Visite chahutée à Charleroi : exfiltration du vice-président de la Commission européenne du UCampus
Raffaele Fitto, commissaire européen au développement régional et vice-président exécutif de la Commission européenne, a visité l’UCampus de Charleroi dans le cadre des transformations réalisées grâce aux fonds européens. Le Cabinet du ministre a rappelé que l’Université de Charleroi a bénéficié de 23 millions d’aides de l’Europe.
C’est une visite mémorable. Raffaele Fitto, commissaire européen au développement régional et vice-président exécutif de la Commission européenne, s’est rendu à l’UCampus de Charleroi pour observer les transformations financées par des fonds européens. Il a été accueilli par un comité d’accueil inhabituel.
À l’appel de certains professeurs et associations, une manifestation était prévue devant l’université pendant que le Commissaire et le Président wallon visitaient les lieux. Cependant, la situation est rapidement devenue chaotique lorsque les manifestants ont réalisé que Raffaele Fitto était déjà à l’intérieur, ayant pénétré par une autre porte, et que la conférence était en cours. Ils ont tenté d’entrer dans la salle, mais la police les en a empêchés.
Malgré cela, la conférence s’est tenue, éclipsée par les chants, cris et insultes des manifestants.
Visiblement affecté par la situation, Raffaele Fitto a accepté de s’adresser à la presse : « C’est la première fois que ça m’arrive. Je suis allé dans tous les États membres, j’ai rencontré des centaines de projets, mais c’est la première fois. Je suis ici pour représenter la Commission européenne, je suis vice-président exécutif. Je suis aussi là pour représenter les valeurs de l’Union européenne, c’est ça le message que je veux faire passer. Désolé, avec tout mon respect, ce type de manifestation est ridicule. »
Le Commissaire s’est déclaré lui-même antifasciste et a assuré que le parti Fratelli d’Italia n’avait aucune affiliation avec la mouvance fasciste. Il a essayé de s’adresser aux manifestants, mais sa demande a été refusée. À ce stade, il n’est pas clair si le refus provient de la police pour des raisons de sécurité ou des manifestants eux-mêmes.

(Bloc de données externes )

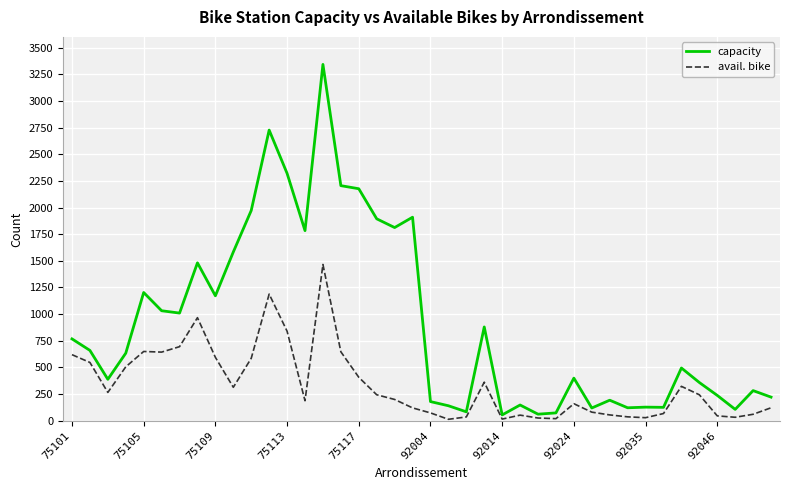

List the series in order of their peak value, highest first.

capacity, avail. bike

Adrien Dolimont, qui accompagnait le Commissaire, a exprimé son choc : « C’est hallucinant », a-t-il déclaré. « On vient ici pour discuter de ces projets, de l’aide que l’Europe nous a accordée pour aider la Région, et voilà comment nous sommes accueillis ? Je suis effaré. Quelle image désastreuse nous donnons ! » Le Cabinet du ministre a rappelé que l’Université de Charleroi avait reçu 23 millions d’euros d’aides de l’Europe.
La tension s’est intensifiée dans la salle pendant plus de 40 minutes, avec la délégation bloquée par les manifestants. Plusieurs options ont été envisagées pour sortir, y compris passer par une fenêtre. Finalement, un renfort policier a été requis pour exfiltrer les deux hommes à travers la foule.

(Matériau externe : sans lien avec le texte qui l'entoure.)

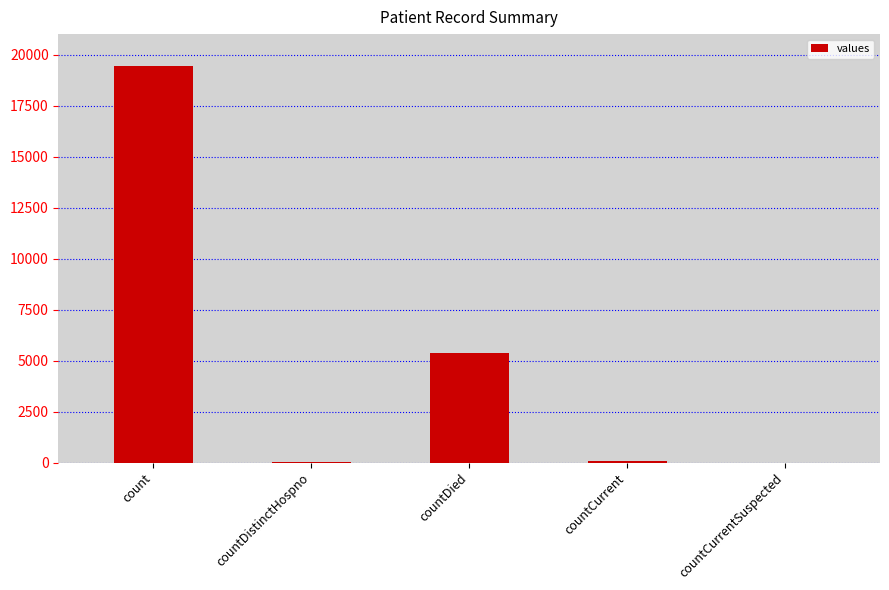

What is the maximum value shown in the chart?

19420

Ils ont quitté Charleroi sous les huées et les insultes pour poursuivre leur réunion à un autre endroit de la ville.
Les manifestants, de leur côté, se sont déclarés satisfaits de leur action : « Nous sommes en résistance. Un jour, on se réveillera et on se dira : ‘Mais comment en est-on arrivé à vivre dans un pays fasciste ?’ C’est pour ça qu’on se mobilise, pour ne pas laisser passer ce genre de chose, surtout dans une université », a expliqué Elodie Verlinden, docteure en Information et Communication de l’ULB.
Les manifestants prévoient de demander des comptes aux autorités du campus ainsi qu’au bourgmestre Thomas Dermine (PS). « La Ville de Charleroi a voté il y a quelques années une motion antifasciste, qui devrait normalement empêcher ce genre de réception », a indiqué Cloé Clarat, membre de la coalition antifasciste de Charleroi.